What you will discover is that you are doing _white box testing_ and not
_black box testing_. Because you actually want to see what the implementation
is doing. The best analogy I've heard of is that it's like putting watch
points in a debugger. Then when the code is running, you can inspect the state
of the code to see what it's doing.

This is where the real kicker is: it forces you to expose state rather than
hide it.

And I'll leave that in a paragraph by itself, because the implications are
huge for design. Quite frequently we choose to abstract away state. Sometimes
it is not even measurable. "As long as my function returns the correct value
(no matter how complicated it is to generate), there is no need to see the
inner workings. In fact I don't _want_ to see the inner workings because it
will add complexity to the system. I want a simple API and I'll push all the
complexity inside it". This is the antithesis of TDD, because then we can't
inspect the running state of the system and pinpoint where behaviour changes
(except in really large chunks).

Obviously, there are lots of really good advantages to abstraction and
encapsulation. However, there are ways of providing that while exposing state
(at every level) at the same time. Essentially, you are forced to create a
many layered system and you are forced to think hard about those layers
because...

There is another important result of TDD (or at least of the TDD I describe
above). I mentioned that you have to be able to see at a glance the contexts
that you are creating when you are writing the test. This means that it must
simple (and concise) to create the collaborators that you need to create that
context. This, in turn, means that you have to reduce the complexity of the
inter-dependencies of collaborators and you especially need to be able
construct the dependencies clearly. Things like global variables and
singletons become big liabilities in this kind of environment.

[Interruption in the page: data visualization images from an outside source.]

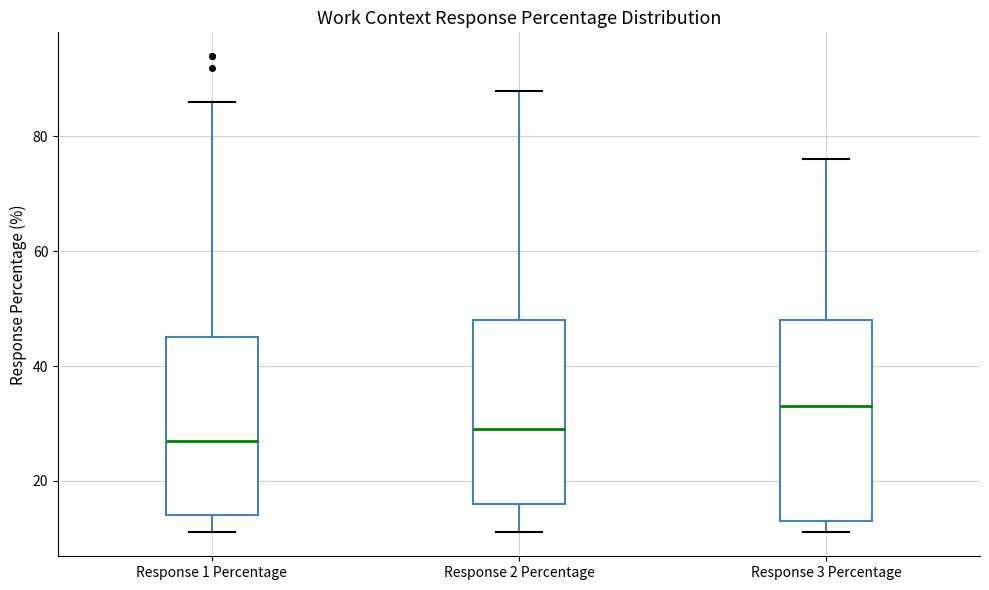

Reading left to right, read every box against the y-axis: the position of its median line, the range the box covers, and the ends of its whiskers. The values are not printed on the chart, so give them approximately, as read against the axis.

Response 1 Percentage: median 28, box 14 to 46, whiskers 12 to 86
Response 2 Percentage: median 30, box 16 to 48, whiskers 12 to 88
Response 3 Percentage: median 34, box 14 to 48, whiskers 12 to 76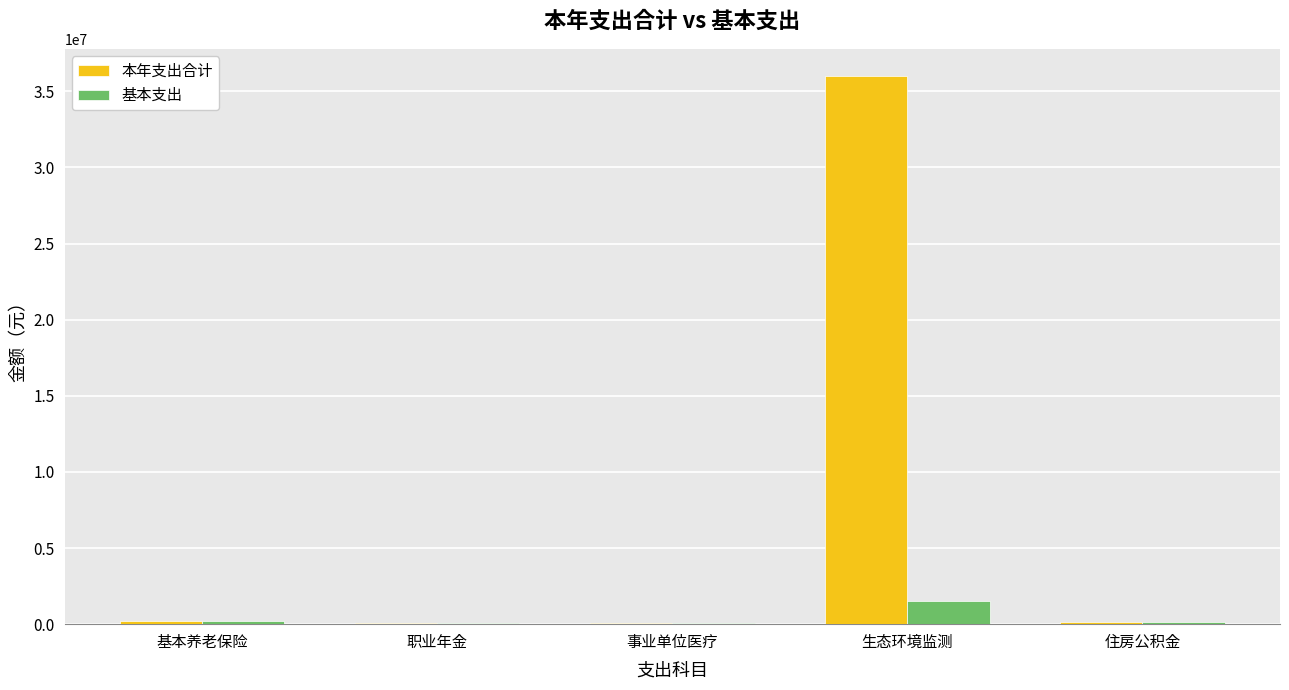

At which category is the sum across all series the highest?

生态环境监测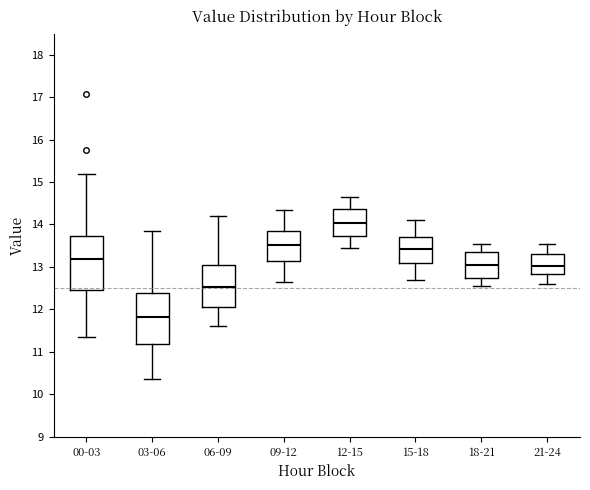

Reading left to right, transcribe this box plot: for each box, give where its median line is, the range the box spans, and where its two whiskers end, as read against the y-axis. The values are not printed on the chart, so give them approximately, as read against the axis.

00-03: median 13.2, box 12.4 to 13.7, whiskers 11.4 to 15.2
03-06: median 11.8, box 11.2 to 12.4, whiskers 10.4 to 13.9
06-09: median 12.5, box 12.1 to 13.0, whiskers 11.6 to 14.2
09-12: median 13.5, box 13.1 to 13.9, whiskers 12.7 to 14.4
12-15: median 14.0, box 13.7 to 14.4, whiskers 13.5 to 14.7
15-18: median 13.4, box 13.1 to 13.7, whiskers 12.7 to 14.1
18-21: median 13.1, box 12.7 to 13.4, whiskers 12.6 to 13.6
21-24: median 13.0, box 12.8 to 13.3, whiskers 12.6 to 13.6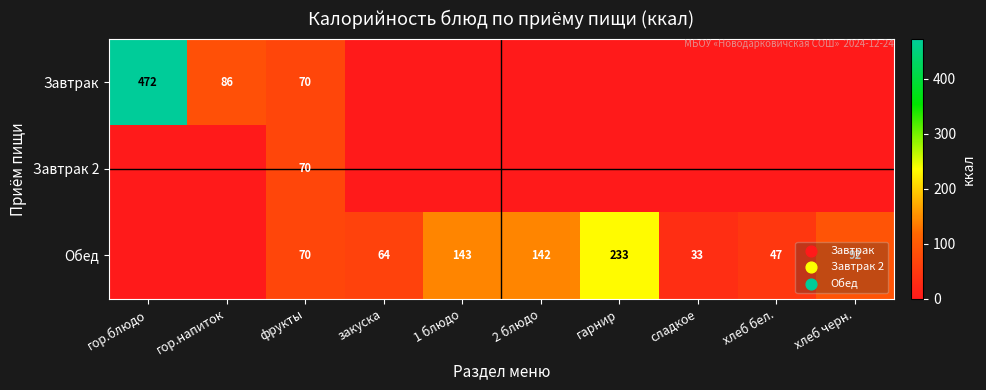

What is the total value across all series at гор.блюдо?

471.8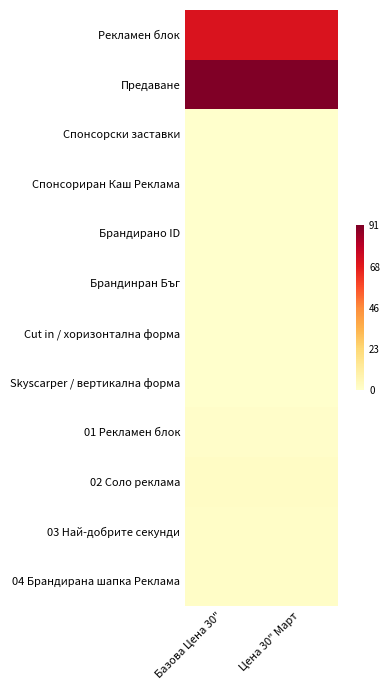

At how many categories does at least one series exceed 0?

2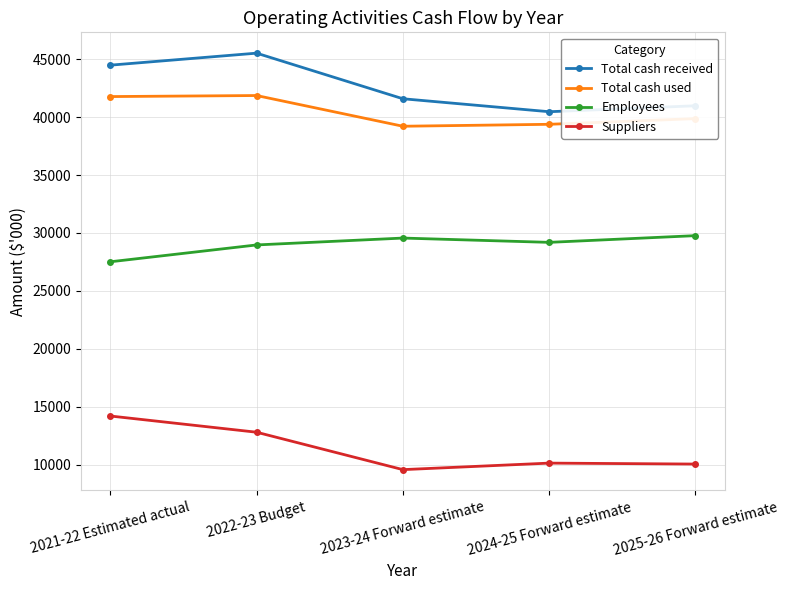

True or false: Employees and Total cash used cross at least once.

False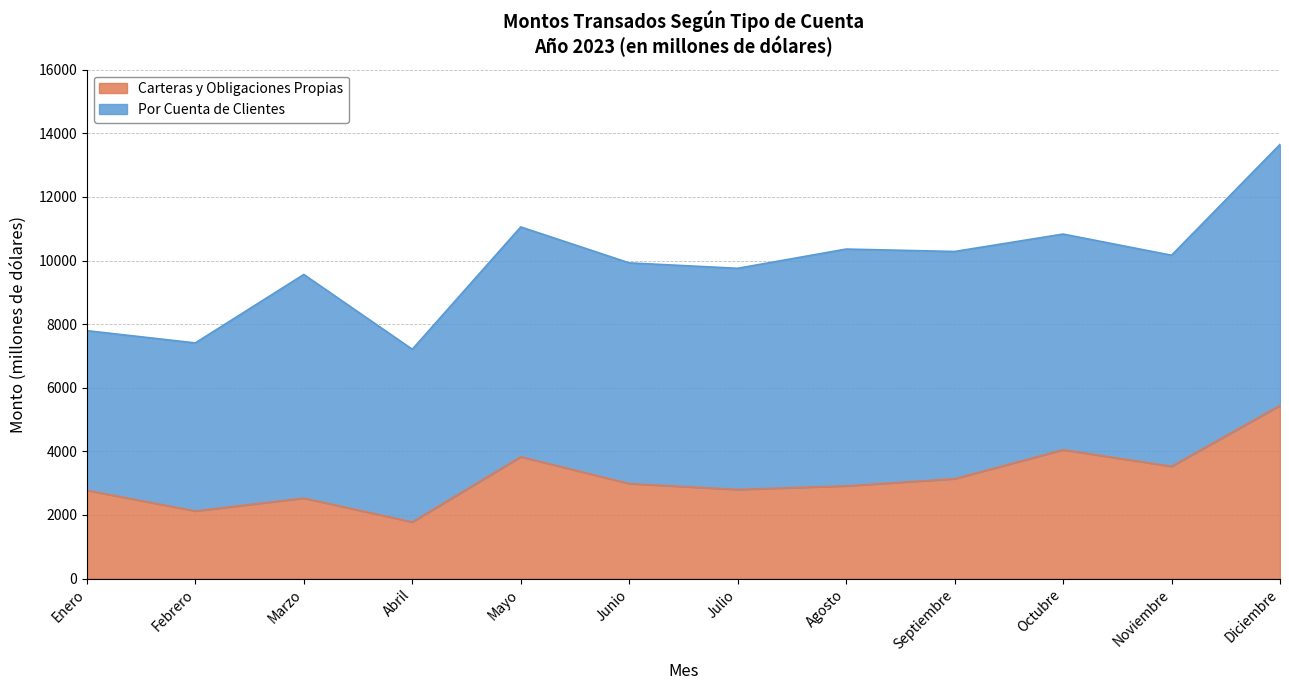

At which category is the sum across all series the highest?

Diciembre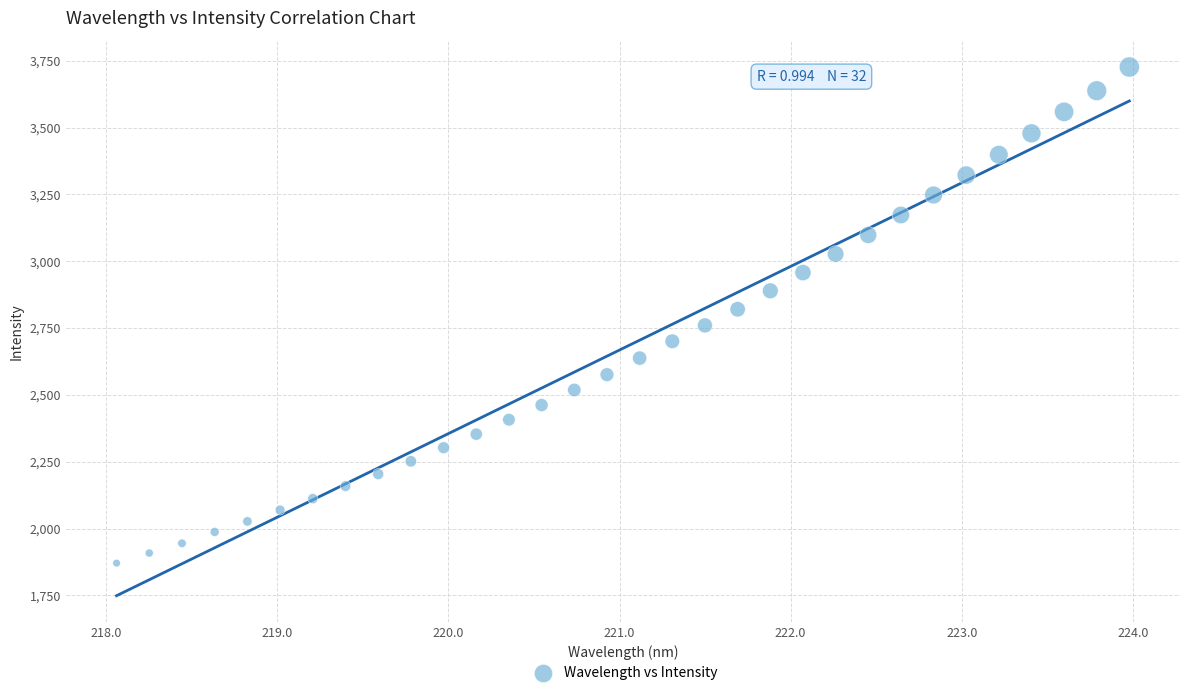

What is the range of Y values (max minus min)?

1855.8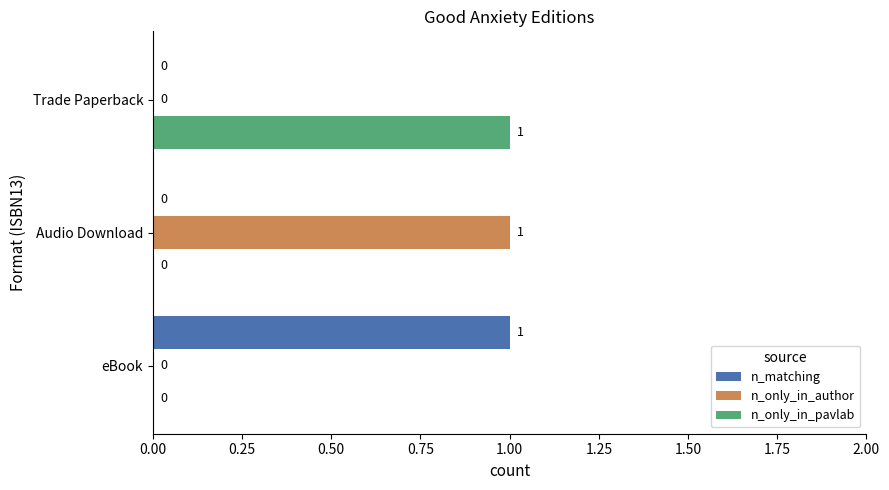

True or false: n_matching has a value of -1 at Audio Download.

False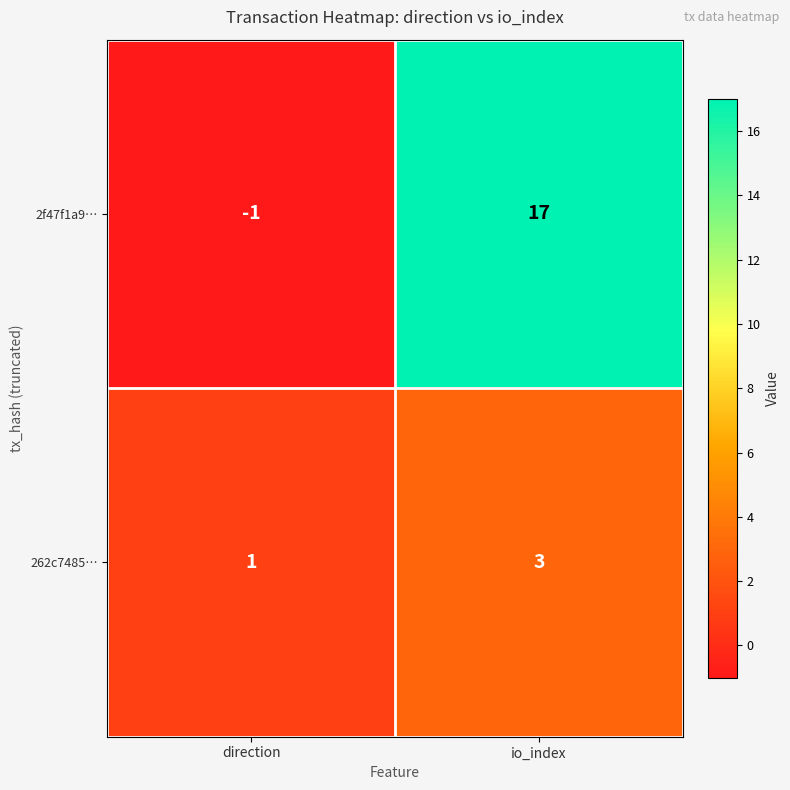

Reading left to right, extract all data points from this chart.

2f47f1a9…: direction=-1	io_index=17
262c7485…: direction=1	io_index=3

The result of all of this is that you need to have collaborators with simple
dependencies (low coupling), you need to have many layers, where the state of
the system is always expressible, and you need to have simple interfaces on
your systems.

The most important thing to understand is that TDD does _not_ design your code
for you. Of course, you need to do that yourself. Rather it provides a series
of constraints (as a result of always being informed of the behaviour of the
system at all levels), which enforces certain good qualities in the resultant
design.

Having said all that, I know many people who do not like designs that follow
the constraints that TDD enforces. They prefer to have larger, more
complicated interfaces. They prefer to have APIs that hide the inner behaviour
and make it impossible to examine the state of the code (without actually
running it in a debugger). This is clearly a choice. However, I'm bumping up
to about 20 years of doing it the TDD way and my experience has been that a
system designed in that fashion is more flexible, easier to read and reason
about, and considerably easier to work with. As always YMMV.

I hope that provided some insight into a different way to look at TDD.